Because it doesn't sell consumer-facing products and services, many people might not be familiar with Toast (TOST 3.42%), which views itself as the operating system of the restaurants that it serves. The business sells point-of-sale hardware solutions and offers various software and service tools for accepting payments, managing payroll, setting up loyalty programs, and making loans that all make it easier to manage a restaurant location.

Shares of this SaaS enterprise are currently trading 72% below their all-time high. But don't let the market's punishment discourage you. Here are three reasons you should consider buying Toast like there's no tomorrow.

Growth is a key part of the story

Ever since Toast was founded in 2012, its growth has been jaw-dropping. Revenue in the third quarter of 2023 (ended Sept. 30) was up 37% year over year, and it was 112% higher than the same period two years ago. Despite macroeconomic headwinds like higher interest rates and inflationary pressures, Toast continues expanding at a brisk pace.

It's not surprising. The business has developed products and services that are in huge demand in the restaurant sector.
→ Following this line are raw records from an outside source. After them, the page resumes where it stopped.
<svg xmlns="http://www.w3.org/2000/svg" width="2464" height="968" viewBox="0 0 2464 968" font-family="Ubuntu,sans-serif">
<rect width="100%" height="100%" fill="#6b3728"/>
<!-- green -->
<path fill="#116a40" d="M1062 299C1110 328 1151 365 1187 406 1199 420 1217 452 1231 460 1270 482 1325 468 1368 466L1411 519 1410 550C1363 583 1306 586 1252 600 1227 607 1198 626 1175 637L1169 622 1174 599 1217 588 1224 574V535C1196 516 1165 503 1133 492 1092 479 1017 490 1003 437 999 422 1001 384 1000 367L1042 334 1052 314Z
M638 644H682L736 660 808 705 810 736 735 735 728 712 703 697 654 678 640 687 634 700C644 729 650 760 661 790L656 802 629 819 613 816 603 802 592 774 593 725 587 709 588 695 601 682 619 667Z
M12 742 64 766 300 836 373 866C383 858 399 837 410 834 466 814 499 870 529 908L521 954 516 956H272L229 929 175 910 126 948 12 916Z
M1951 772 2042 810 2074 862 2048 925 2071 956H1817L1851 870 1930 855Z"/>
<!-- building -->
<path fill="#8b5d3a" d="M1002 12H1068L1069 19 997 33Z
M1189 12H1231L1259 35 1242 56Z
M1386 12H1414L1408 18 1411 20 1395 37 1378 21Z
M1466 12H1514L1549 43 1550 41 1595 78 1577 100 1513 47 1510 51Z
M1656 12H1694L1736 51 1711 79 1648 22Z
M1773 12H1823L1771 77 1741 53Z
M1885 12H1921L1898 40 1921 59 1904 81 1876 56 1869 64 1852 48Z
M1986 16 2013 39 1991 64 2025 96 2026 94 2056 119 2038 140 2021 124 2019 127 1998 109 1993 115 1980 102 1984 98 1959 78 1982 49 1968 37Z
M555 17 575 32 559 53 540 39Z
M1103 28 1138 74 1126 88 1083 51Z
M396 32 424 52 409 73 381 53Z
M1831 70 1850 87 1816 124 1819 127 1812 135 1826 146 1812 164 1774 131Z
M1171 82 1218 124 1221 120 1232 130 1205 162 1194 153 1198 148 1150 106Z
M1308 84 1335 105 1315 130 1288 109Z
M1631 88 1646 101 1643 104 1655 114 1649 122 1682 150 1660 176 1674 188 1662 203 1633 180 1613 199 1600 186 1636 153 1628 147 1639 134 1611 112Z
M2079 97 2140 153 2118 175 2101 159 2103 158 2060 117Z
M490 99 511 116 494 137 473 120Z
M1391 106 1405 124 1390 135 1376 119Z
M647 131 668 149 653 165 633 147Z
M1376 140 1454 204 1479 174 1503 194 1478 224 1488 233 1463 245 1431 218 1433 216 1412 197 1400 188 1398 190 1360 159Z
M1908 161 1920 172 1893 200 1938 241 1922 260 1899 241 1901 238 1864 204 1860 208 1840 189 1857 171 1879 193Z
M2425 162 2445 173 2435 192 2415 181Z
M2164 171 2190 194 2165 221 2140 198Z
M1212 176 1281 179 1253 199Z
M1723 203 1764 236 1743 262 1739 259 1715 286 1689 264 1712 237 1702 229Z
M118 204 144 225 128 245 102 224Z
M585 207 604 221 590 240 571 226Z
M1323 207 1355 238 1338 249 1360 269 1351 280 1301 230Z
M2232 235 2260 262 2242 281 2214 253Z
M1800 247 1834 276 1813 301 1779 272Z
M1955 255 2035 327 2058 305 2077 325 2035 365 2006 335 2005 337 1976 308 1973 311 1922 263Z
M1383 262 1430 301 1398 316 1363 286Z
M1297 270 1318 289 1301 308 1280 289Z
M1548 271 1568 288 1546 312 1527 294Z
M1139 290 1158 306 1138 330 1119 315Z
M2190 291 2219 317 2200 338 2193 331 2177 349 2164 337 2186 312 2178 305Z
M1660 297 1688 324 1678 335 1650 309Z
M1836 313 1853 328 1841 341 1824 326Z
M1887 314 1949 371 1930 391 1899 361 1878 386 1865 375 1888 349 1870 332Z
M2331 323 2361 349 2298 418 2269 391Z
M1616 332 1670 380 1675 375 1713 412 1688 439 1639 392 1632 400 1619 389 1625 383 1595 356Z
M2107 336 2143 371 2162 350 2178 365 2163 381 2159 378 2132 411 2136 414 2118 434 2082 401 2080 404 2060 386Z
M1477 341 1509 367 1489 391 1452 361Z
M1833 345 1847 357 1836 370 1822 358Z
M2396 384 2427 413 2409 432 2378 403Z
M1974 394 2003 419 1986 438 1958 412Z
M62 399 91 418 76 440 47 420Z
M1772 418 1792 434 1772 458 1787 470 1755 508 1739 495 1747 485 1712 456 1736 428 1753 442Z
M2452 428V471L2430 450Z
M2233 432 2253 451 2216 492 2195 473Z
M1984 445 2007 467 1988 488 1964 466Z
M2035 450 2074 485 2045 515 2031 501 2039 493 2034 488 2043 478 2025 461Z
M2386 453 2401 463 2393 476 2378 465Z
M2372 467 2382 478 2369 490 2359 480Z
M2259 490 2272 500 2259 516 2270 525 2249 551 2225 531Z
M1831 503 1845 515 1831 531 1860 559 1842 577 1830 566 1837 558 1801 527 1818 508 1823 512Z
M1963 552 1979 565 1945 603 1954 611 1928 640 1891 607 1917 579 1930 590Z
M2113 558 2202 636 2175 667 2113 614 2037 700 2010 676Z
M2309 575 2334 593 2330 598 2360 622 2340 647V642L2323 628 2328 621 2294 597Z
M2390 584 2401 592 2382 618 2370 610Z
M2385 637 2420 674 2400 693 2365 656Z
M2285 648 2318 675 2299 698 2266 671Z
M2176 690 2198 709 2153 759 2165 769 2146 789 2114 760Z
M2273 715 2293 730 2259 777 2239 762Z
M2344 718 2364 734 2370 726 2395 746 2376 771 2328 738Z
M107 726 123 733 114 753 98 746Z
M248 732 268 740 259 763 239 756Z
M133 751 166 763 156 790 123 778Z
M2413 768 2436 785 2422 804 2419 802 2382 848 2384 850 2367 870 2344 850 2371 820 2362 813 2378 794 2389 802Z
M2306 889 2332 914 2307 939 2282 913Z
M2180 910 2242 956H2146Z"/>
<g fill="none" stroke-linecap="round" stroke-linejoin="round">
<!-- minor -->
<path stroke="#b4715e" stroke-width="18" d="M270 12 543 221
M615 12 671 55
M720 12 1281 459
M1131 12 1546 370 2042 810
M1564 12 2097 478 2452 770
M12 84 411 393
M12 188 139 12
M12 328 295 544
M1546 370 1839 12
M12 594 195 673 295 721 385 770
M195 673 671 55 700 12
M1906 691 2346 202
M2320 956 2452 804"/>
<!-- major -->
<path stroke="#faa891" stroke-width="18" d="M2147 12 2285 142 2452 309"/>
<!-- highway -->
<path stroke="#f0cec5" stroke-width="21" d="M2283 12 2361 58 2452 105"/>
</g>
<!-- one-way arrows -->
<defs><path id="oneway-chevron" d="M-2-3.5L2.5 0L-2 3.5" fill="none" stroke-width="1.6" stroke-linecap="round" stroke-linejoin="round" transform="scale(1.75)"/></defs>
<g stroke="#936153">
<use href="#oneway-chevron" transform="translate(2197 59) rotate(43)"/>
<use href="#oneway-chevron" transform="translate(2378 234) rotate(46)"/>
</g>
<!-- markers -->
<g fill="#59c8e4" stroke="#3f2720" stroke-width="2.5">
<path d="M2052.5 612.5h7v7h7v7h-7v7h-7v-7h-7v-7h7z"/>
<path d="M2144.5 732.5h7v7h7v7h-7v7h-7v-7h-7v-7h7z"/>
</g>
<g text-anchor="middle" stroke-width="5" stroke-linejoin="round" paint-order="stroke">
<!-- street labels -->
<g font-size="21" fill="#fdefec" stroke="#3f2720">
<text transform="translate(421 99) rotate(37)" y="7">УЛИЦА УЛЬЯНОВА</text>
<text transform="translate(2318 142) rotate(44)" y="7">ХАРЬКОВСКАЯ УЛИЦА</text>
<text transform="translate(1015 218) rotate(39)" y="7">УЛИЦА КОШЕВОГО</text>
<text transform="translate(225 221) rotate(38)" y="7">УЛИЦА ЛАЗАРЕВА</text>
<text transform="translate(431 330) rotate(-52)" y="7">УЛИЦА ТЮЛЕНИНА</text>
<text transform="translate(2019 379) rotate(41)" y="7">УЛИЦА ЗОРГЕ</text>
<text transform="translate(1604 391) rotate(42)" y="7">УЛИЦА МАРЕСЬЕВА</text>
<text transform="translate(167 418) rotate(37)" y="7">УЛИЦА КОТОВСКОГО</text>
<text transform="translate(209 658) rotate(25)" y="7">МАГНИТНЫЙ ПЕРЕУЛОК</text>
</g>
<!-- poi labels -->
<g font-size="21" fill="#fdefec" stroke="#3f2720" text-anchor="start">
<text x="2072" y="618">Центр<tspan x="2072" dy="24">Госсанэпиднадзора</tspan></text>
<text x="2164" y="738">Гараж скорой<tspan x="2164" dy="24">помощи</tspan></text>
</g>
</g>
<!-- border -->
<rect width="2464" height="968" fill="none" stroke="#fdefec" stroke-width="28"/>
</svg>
This shows that Toast is solving a critical problem, which is just how complex and difficult it can be to find back-end solutions from multiple providers to better operate a restaurant. Toast's all-in-one and end-to-end offerings make life easier for owners and managers.

Toast currently has a customer base of 99,000 restaurants, representing more than 10% share in the U.S. -- so there is a huge total addressable market to penetrate. There are 860,000 restaurant locations in this country and 22 million worldwide. Moreover, it is estimated that restaurants will spend $55 billion on tech efforts in the U.S. This means Toast's annualized sales of $4 billion are a tiny share of the overall market.

With the constant introduction of new features, it's easy to see that Toast will continue to provide a compelling proposition for existing and new users. And this should lead to strong growth in the years ahead.

An economic moat is present

An economic moat is a set of characteristics that helps a specific business outperform competitors and discourage new entrants from entering the industry. You usually only see this with more established businesses. That's why it's surprising to see Toast already showing signs of having an economic moat.

More specifically, the company benefits from switching costs. The decision for a restaurant operator to want to change to a different service provider has to be a difficult one, given the potential disruptions it can cause on a day-to-day basis.

Toast's rapid growth thus far demonstrates that it is providing a valuable service to customers. I suspect once managers and employees of a restaurant get familiar with Toast's hardware and software, and figure out how seamless and beneficial it is, they have no intention to switch to competing providers. This lock-in is extremely valuable for Toast.

The company might also be building a well-recognized brand within the industry. Toast mentioned that 20% of new customers come from referrals. Again, this goes to show just how fantastic Toast's product offering is. But maybe more importantly, over time it could help drive down marketing expenses for the business. And this could lead to consistent profits down the road.

The setup is favorable for investors

Investors remain pessimistic about Toast as its stock sits significantly lower than its all-time high. It also doesn't help that shares were up only 1% last year, while the broader Nasdaq Composite index skyrocketed 43%.

As a result of this poor performance, shares currently trade at a price-to-sales ratio of 2.7. That's a huge discount to Toast's historical average valuation. And it presents investors with a very favorable setup to buy a competitively advantaged business at a cheap price.